Pipe-First / Ws-Ready Execution Seam
Current requirement
The first implementation on main must use the existing pipe-backed browser execution path.
Future requirement
The design must allow later ws adoption without redesigning the skill or routing contract.
Practical design rule
Keep these backend-neutral:
- deterministic trigger contract
- skill matching contract
- parameter extraction contract
- parameter normalization contract
- tool args contract
- artifact contract
Keep backend-specific code isolated to the execution seam only.
That way the later ws migration can replace the browser backend beneath the same deterministic skill contract.
Caller/Runtime Design Rules
1. Keep new business logic out of broad orchestration
Do not thread line-loss-specific business behavior through the general orchestration/runtime path.

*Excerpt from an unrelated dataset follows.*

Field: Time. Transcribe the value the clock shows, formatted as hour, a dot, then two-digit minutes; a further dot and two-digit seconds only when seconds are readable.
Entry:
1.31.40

2. Add a narrow deterministic-routing seam
This slice should add a narrow deterministic branch around submit-task routing, rather than rewriting the whole runtime decision tree.
3. Separate extraction from normalization
Do not mix “what the user typed” with “what the backend needs”.

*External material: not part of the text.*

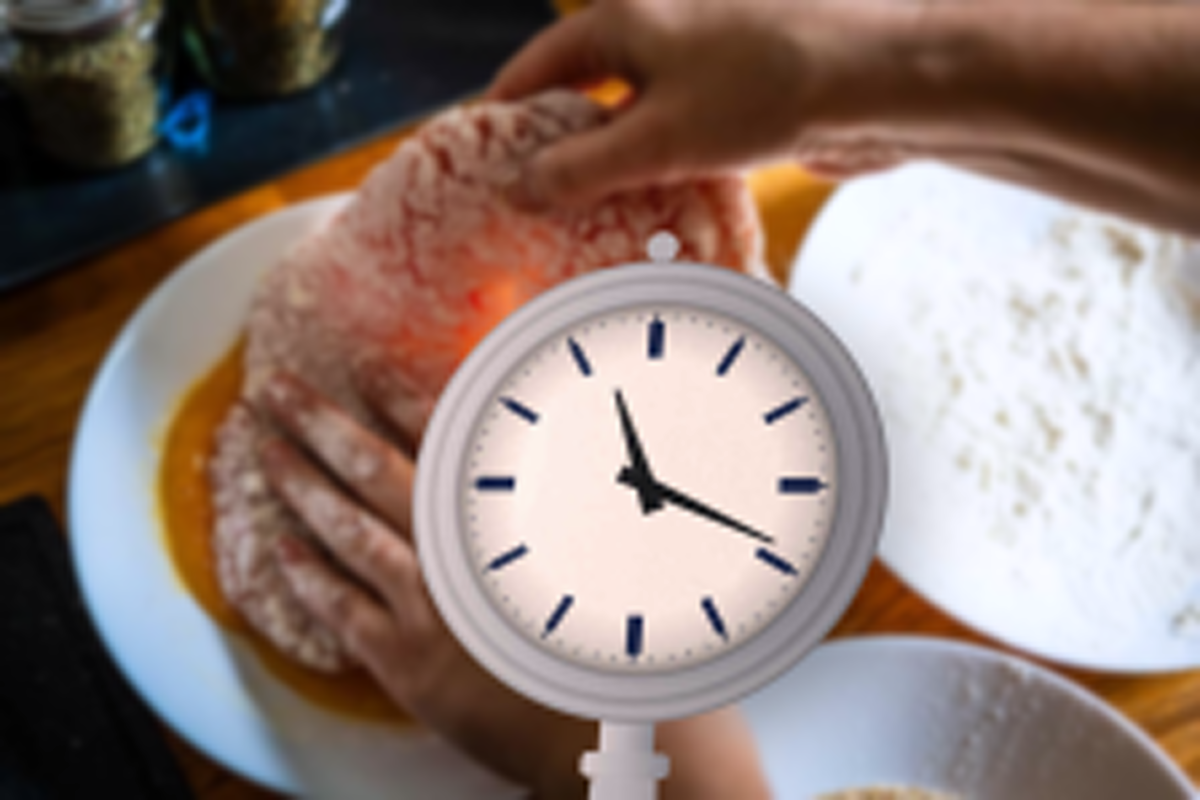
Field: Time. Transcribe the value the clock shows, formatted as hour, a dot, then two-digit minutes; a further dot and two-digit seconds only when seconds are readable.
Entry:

There must be a distinct normalization step.
4. Keep the direct-skill browser seam narrow
Reuse the current browser_script execution seam instead of inventing a new browser bridge.
5. Preserve Zhihu behavior by design, not by hope
The design should assume new deterministic routing can accidentally steal or alter existing Zhihu behavior unless explicitly guarded against.
This is why focused Zhihu regression coverage is mandatory.
Verification Requirements for the Future Implementation Plan
Implementation planning must include explicit verification for:
- deterministic suffix detection
- deterministic lineloss scene matching
- company alias normalization to canonical code
- support for both company-level and district/county/sub-company-level units
- month/week extraction and normalization
- missing-parameter prompt behavior
- ambiguous-company prompt behavior
- pipe-backed browser-script execution for the new skill
- no regression to the existing Zhihu hotlist path
- preserved direct-skill/browser-script behavior outside the new line-loss scene
Out of Scope for This Slice
- enabling ws execution on
main - replacing the current Zhihu routing model
- general scene-registry runtime architecture redesign
- full free-form semantic understanding of arbitrary business language
- typo-tolerant fuzzy NLP beyond deterministic business-safe matching
- making page defaults the hidden source of truth when the user omitted parameters
Planning Notes
The implementation plan should likely split into distinct work items for:
- staged skill package creation and business contract definition
- deterministic trigger + scene match in
claw-new - company/unit normalization and ambiguity handling
- period extraction/normalization and ambiguity handling
- pipe-backed direct execution integration
- returned artifact interpretation
- Zhihu regression verification
- ws-readiness seam verification
The plan should explicitly keep the “do not break Zhihu hotlist” boundary visible in every execution and verification stage.